Dataset records
▬▬▬▬▬▬▬▬▬▬
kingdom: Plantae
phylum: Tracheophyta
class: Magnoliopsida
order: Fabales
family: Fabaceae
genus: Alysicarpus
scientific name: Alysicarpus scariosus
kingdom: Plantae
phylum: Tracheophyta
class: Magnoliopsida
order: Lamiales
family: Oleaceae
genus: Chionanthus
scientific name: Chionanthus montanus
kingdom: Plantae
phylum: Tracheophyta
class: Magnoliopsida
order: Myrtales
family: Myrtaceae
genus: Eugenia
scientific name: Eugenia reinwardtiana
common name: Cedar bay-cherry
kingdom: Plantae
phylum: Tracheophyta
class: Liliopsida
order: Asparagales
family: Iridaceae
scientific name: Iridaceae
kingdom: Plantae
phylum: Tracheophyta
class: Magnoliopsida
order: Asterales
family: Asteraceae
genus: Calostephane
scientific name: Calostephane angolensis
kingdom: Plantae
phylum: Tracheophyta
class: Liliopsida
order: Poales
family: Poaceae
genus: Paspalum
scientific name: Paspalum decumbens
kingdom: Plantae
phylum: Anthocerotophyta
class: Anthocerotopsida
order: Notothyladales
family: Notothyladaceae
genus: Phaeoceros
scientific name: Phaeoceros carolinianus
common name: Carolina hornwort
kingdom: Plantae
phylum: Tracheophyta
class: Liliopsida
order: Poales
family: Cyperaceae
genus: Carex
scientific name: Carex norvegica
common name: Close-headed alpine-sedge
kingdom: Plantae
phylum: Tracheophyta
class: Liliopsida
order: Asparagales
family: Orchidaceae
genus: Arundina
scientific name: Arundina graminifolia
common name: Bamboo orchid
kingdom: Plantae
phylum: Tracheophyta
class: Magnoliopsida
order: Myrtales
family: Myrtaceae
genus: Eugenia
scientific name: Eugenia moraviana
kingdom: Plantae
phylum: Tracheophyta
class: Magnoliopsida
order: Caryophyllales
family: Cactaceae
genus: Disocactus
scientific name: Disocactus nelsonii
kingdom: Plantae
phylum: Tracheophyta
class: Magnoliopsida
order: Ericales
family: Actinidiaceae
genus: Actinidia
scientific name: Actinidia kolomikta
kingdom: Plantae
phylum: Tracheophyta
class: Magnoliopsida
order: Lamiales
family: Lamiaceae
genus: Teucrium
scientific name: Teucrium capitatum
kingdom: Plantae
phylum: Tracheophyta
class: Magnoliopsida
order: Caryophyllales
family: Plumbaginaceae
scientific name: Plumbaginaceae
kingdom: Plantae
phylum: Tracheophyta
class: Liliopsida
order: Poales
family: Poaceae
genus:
▬▬▬▬▬▬▬▬▬▬
TO DO
Output every line in the rows above as a JSON list of strings, with one string per line and no blank lines.

EXPECTED OUTPUT
[
  "kingdom: Plantae",
  "phylum: Tracheophyta",
  "class: Magnoliopsida",
  "order: Fabales",
  "family: Fabaceae",
  "genus: Alysicarpus",
  "scientific name: Alysicarpus scariosus",
  "kingdom: Plantae",
  "phylum: Tracheophyta",
  "class: Magnoliopsida",
  "order: Lamiales",
  "family: Oleaceae",
  "genus: Chionanthus",
  "scientific name: Chionanthus montanus",
  "kingdom: Plantae",
  "phylum: Tracheophyta",
  "class: Magnoliopsida",
  "order: Myrtales",
  "family: Myrtaceae",
  "genus: Eugenia",
  "scientific name: Eugenia reinwardtiana",
  "common name: Cedar bay-cherry",
  "kingdom: Plantae",
  "phylum: Tracheophyta",
  "class: Liliopsida",
  "order: Asparagales",
  "family: Iridaceae",
  "scientific name: Iridaceae",
  "kingdom: Plantae",
  "phylum: Tracheophyta",
  "class: Magnoliopsida",
  "order: Asterales",
  "family: Asteraceae",
  "genus: Calostephane",
  "scientific name: Calostephane angolensis",
  "kingdom: Plantae",
  "phylum: Tracheophyta",
  "class: Liliopsida",
  "order: Poales",
  "family: Poaceae",
  "genus: Paspalum",
  "scientific name: Paspalum decumbens",
  "kingdom: Plantae",
  "phylum: Anthocerotophyta",
  "class: Anthocerotopsida",
  "order: Notothyladales",
  "family: Notothyladaceae",
  "genus: Phaeoceros",
  "scientific name: Phaeoceros carolinianus",
  "common name: Carolina hornwort",
  "kingdom: Plantae",
  "phylum: Tracheophyta",
  "class: Liliopsida",
  "order: Poales",
  "family: Cyperaceae",
  "genus: Carex",
  "scientific name: Carex norvegica",
  "common name: Close-headed alpine-sedge",
  "kingdom: Plantae",
  "phylum: Tracheophyta",
  "class: Liliopsida",
  "order: Asparagales",
  "family: Orchidaceae",
  "genus: Arundina",
  "scientific name: Arundina graminifolia",
  "common name: Bamboo orchid",
  "kingdom: Plantae",
  "phylum: Tracheophyta",
  "class: Magnoliopsida",
  "order: Myrtales",
  "family: Myrtaceae",
  "genus: Eugenia",
  "scientific name: Eugenia moraviana",
  "kingdom: Plantae",
  "phylum: Tracheophyta",
  "class: Magnoliopsida",
  "order: Caryophyllales",
  "family: Cactaceae",
  "genus: Disocactus",
  "scientific name: Disocactus nelsonii",
  "kingdom: Plantae",
  "phylum: Tracheophyta",
  "class: Magnoliopsida",
  "order: Ericales",
  "family: Actinidiaceae",
  "genus: Actinidia",
  "scientific name: Actinidia kolomikta",
  "kingdom: Plantae",
  "phylum: Tracheophyta",
  "class: Magnoliopsida",
  "order: Lamiales",
  "family: Lamiaceae",
  "genus: Teucrium",
  "scientific name: Teucrium capitatum",
  "kingdom: Plantae",
  "phylum: Tracheophyta",
  "class: Magnoliopsida",
  "order: Caryophyllales",
  "family: Plumbaginaceae",
  "scientific name: Plumbaginaceae",
  "kingdom: Plantae",
  "phylum: Tracheophyta",
  "class: Liliopsida",
  "order: Poales",
  "family: Poaceae",
  "genus:"
]